Problem description:
Going through the data, count each line that has the word "bottom". Reply with the total and nothing more.

Material supplied:
BEGIN

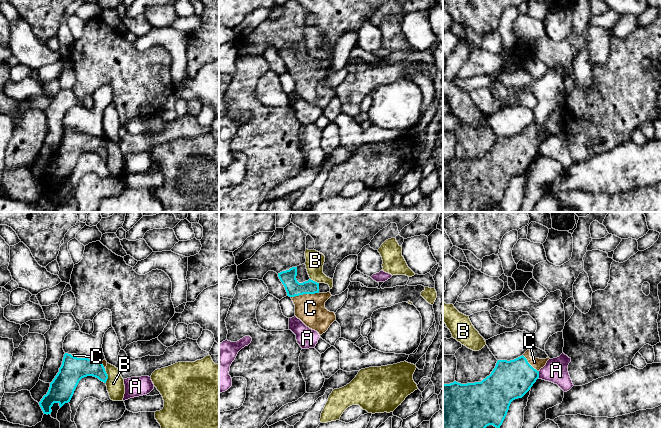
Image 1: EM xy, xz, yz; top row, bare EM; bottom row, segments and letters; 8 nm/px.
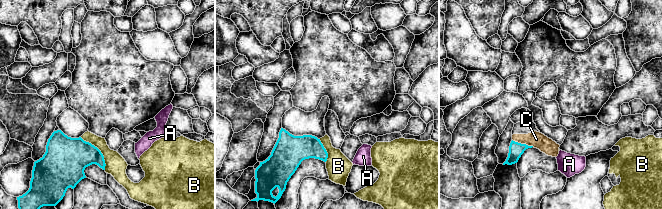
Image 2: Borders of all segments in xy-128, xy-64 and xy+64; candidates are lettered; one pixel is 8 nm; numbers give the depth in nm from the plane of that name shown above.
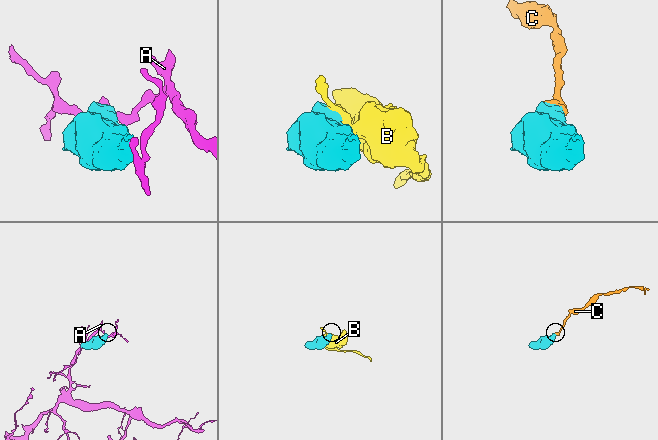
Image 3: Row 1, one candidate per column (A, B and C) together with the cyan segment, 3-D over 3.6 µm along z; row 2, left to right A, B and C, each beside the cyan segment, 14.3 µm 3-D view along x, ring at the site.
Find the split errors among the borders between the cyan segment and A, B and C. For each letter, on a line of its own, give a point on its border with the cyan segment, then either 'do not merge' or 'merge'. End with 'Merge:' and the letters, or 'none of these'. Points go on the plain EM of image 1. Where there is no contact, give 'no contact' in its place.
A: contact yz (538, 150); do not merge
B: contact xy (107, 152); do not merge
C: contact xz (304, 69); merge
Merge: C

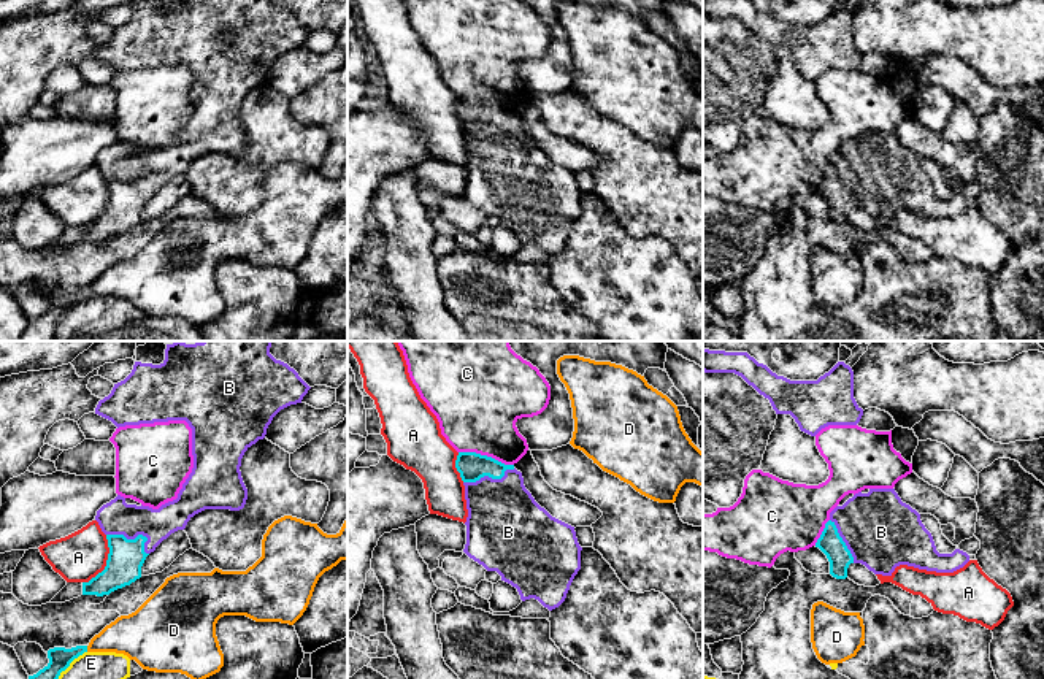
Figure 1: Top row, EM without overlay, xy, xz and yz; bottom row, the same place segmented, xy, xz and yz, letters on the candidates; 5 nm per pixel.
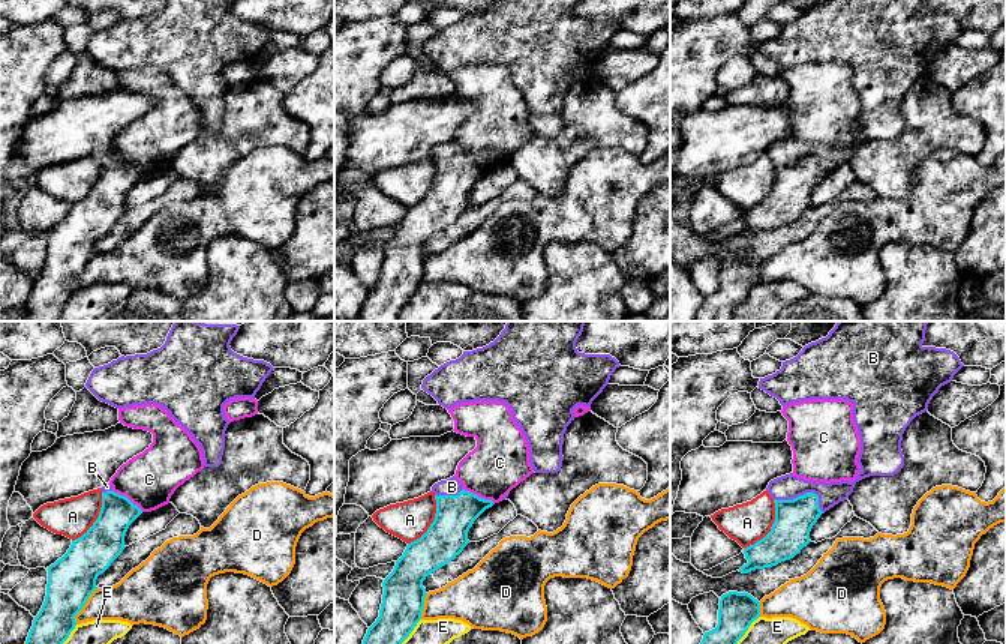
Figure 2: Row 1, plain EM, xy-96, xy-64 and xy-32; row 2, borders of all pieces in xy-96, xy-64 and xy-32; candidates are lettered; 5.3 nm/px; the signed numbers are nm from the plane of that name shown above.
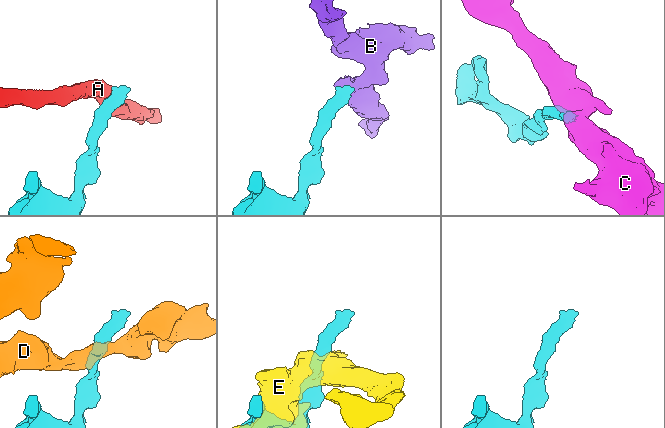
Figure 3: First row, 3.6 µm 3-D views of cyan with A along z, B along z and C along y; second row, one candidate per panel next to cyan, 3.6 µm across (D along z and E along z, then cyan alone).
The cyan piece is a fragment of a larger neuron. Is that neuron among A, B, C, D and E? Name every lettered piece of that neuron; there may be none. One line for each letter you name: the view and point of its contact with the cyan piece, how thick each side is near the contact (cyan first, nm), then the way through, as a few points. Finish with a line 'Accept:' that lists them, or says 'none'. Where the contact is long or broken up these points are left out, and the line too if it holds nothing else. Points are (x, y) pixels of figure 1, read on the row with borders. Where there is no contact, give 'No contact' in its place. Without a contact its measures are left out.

END

Result:
2